What the task requires: In your copy, leave out the pictures and repeat the entries below exactly.

Records provided:
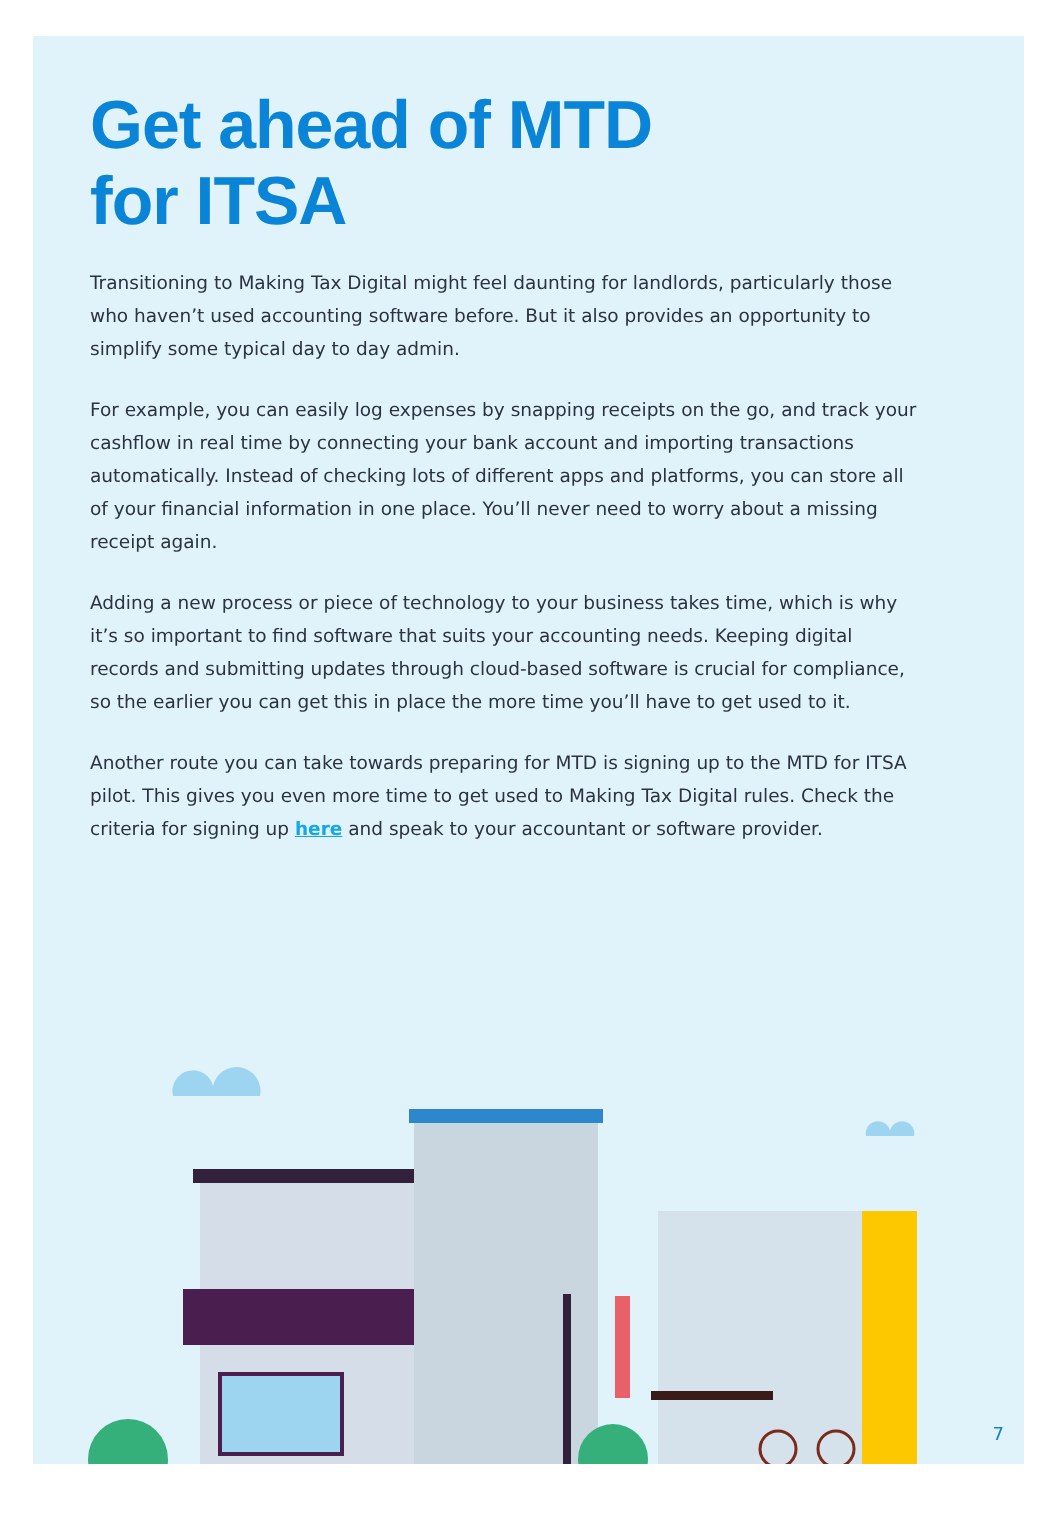Get ahead of MTD
for ITSA
Transitioning to Making Tax Digital might feel daunting for landlords, particularly those who haven’t used accounting software before. But it also provides an opportunity to simplify some typical day to day admin.
For example, you can easily log expenses by snapping receipts on the go, and track your cashflow in real time by connecting your bank account and importing transactions automatically. Instead of checking lots of different apps and platforms, you can store all of your financial information in one place. You’ll never need to worry about a missing receipt again.
Adding a new process or piece of technology to your business takes time, which is why it’s so important to find software that suits your accounting needs. Keeping digital records and submitting updates through cloud-based software is crucial for compliance, so the earlier you can get this in place the more time you’ll have to get used to it.
Another route you can take towards preparing for MTD is signing up to the MTD for ITSA pilot. This gives you even more time to get used to Making Tax Digital rules. Check the criteria for signing up here and speak to your accountant or software provider.
7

Written solution:
Get ahead of MTD
for ITSA
Transitioning to Making Tax Digital might feel daunting for landlords, particularly those who haven’t used accounting software before. But it also provides an opportunity to simplify some typical day to day admin.
For example, you can easily log expenses by snapping receipts on the go, and track your cashflow in real time by connecting your bank account and importing transactions automatically. Instead of checking lots of different apps and platforms, you can store all of your financial information in one place. You’ll never need to worry about a missing receipt again.
Adding a new process or piece of technology to your business takes time, which is why it’s so important to find software that suits your accounting needs. Keeping digital records and submitting updates through cloud-based software is crucial for compliance, so the earlier you can get this in place the more time you’ll have to get used to it.
Another route you can take towards preparing for MTD is signing up to the MTD for ITSA pilot. This gives you even more time to get used to Making Tax Digital rules. Check the criteria for signing up here and speak to your accountant or software provider.
7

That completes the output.